The uneven effect you get in skies with an extreme wide angle depends on the angle of the sun. If you're lucky and get a symetrical effect it looks fine. I took some pictures with a Canon 10-22mm in Greece during early summer, at 10mm with the sun almost directly overhead, and I just got darker corners. It looked quite dramatic but the polariser turned the extremely blue sky almost black, so I took it off! With the lower sun angles here, I guess it's a good time for an ND grad to avoid uneveness. Of course, it's easy to check with digital.

I use a polariser almost all the time for landscapes. It can only darken a blue sky with lots of polarised light in it and has zero effect on overcast days, but the light reflected off foliage is always strongly polarised and the filter always adds quite a lot of punch to colours.

With a grad, there's always something important protruding above the skyline! But they work on dull days, and of course you can add coloured grads. Between grads and a polariser there's usually an answer :)
 
One of the other things where you need to think carefully about using a polariser is for motor sport. If I remember correctly, a CPL will give a strange effect on windscreens, windows etc. I can't remember if this is in all cases, or just on race cars where the glass has been replaces with plastic....it's something to do with the stresses in the plastic I think? I'm sure someone will be able to explain in more detail!

Chris
 
Thank you all for responses, it's really helped clear up a few things for me, I was wondering why when shooting birds at 300mm I was having to drop my shutter speed a wee bit more than I thought I would have to. :thumbs:

Tommy.
 
silly question time , would you use said filter for handheld shots or is it a tripod thing ?
 
As far as I know it's fine for both, I should add that when I bought it I never really expected to see much of a difference from it but some of the shots I have taken it has really given new life to what would otherwise have been a pretty pale looking sky.
 
CPL won't work if it's overcast it will just act as a ND upto 3 stops.

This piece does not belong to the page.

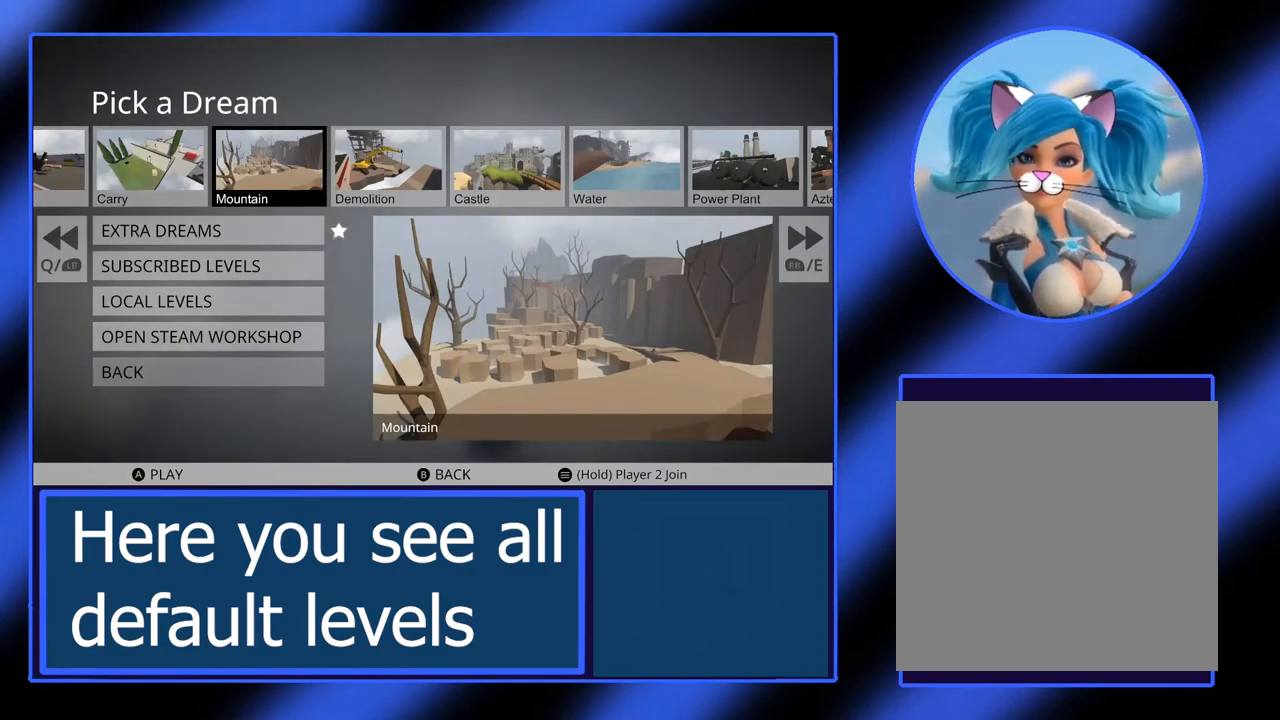
{"buttons": [], "left_stick": "center", "events": []}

if you take very wide angle shots be aware that the sky do not polarise at the same angle. ie the region on your photo closest to the sun and opposite to it will have least polarising effect and the region 90 or 270 degrees to the sun will have the most effects. therefore on a 180 shot you can get dark ends or dark middle ;)

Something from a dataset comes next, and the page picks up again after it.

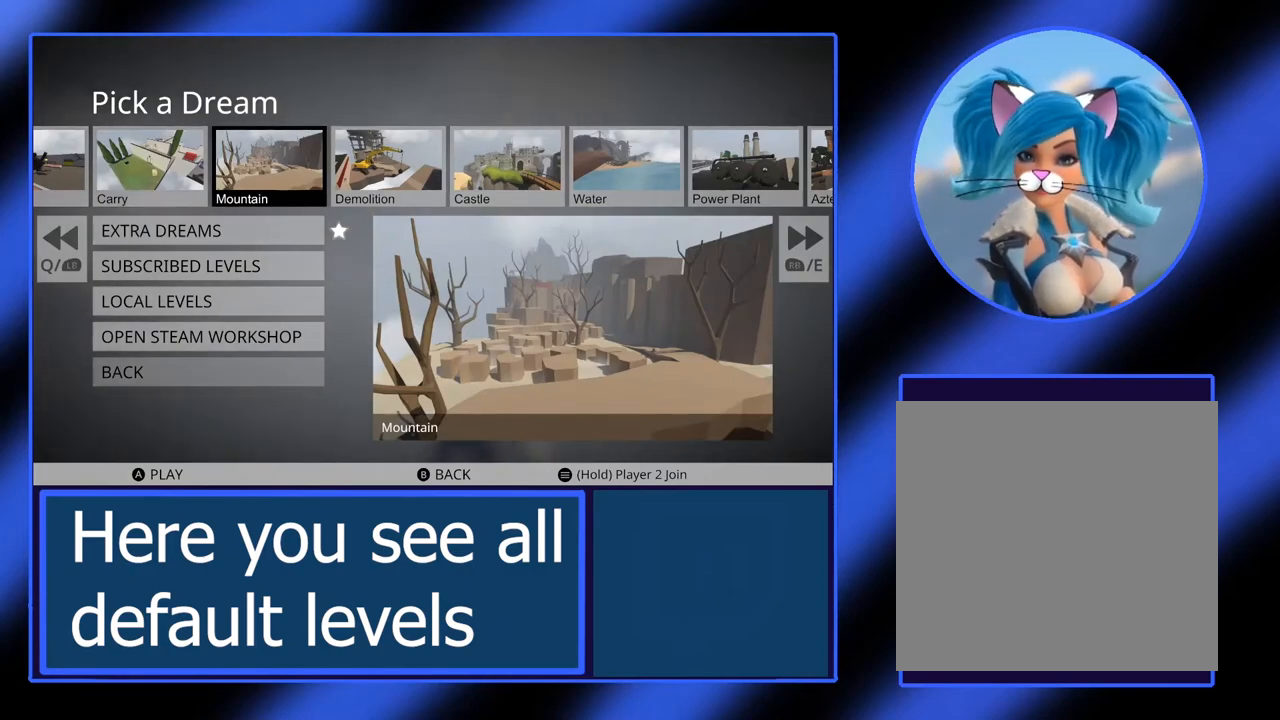
{"buttons": [], "left_stick": "right", "events": [[400, "left_stick", "right"]]}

the CPL doesn't work on metal for one reasons or another (i think the light wave become un-polarised or sumthing), but works on all things natural :p
 
CPL won't work if it's overcast it will just act as a ND upto 3 stops.

if you take very wide angle shots be aware that the sky do not polarise at the same angle. ie the region on your photo closest to the sun and opposite to it will have least polarising effect and the region 90 or 270 degrees to the sun will have the most effects. therefore on a 180 shot you can get dark ends or dark middle ;)

the CPL doesn't work on metal for one reasons or another (i think the light wave become un-polarised or sumthing), but works on all things natural :p
 
I hate the odd colouring of skies with ultra-wide lenses myself - very distracting to me

I've had my CP about 3 years and used it abut 3x too, first shots were with my 12-24 and showed the limitations of CPs with ultra-wides - so I don't use it now :(

DD

I've followed this thread with interest and it has made me think twice about blinding screwing my CPL onto the lens when it gets a bit sunny. Is anyone able to post any example shots showing the various unwanted effects described above?

TIA

Iain
 
I've followed this thread with interest and it has made me think twice about blinding screwing my CPL onto the lens when it gets a bit sunny. Is anyone able to post any example shots showing the various unwanted effects described above?

TIA

Iain

I can't post any examples as I haven't got any. The effect described is not so much odd colouring - there are no other colours invloved - just uneven darkening of the blue tone.

But it's only an issue, occasionally, with very wide angle lenses. And the Sigma 12-24 on full frame is incredibly wide - it's like 8mm on a crop!

I don't see the problem. You can see the filter effect in the viewfinder, so if you don't like it, just take it off.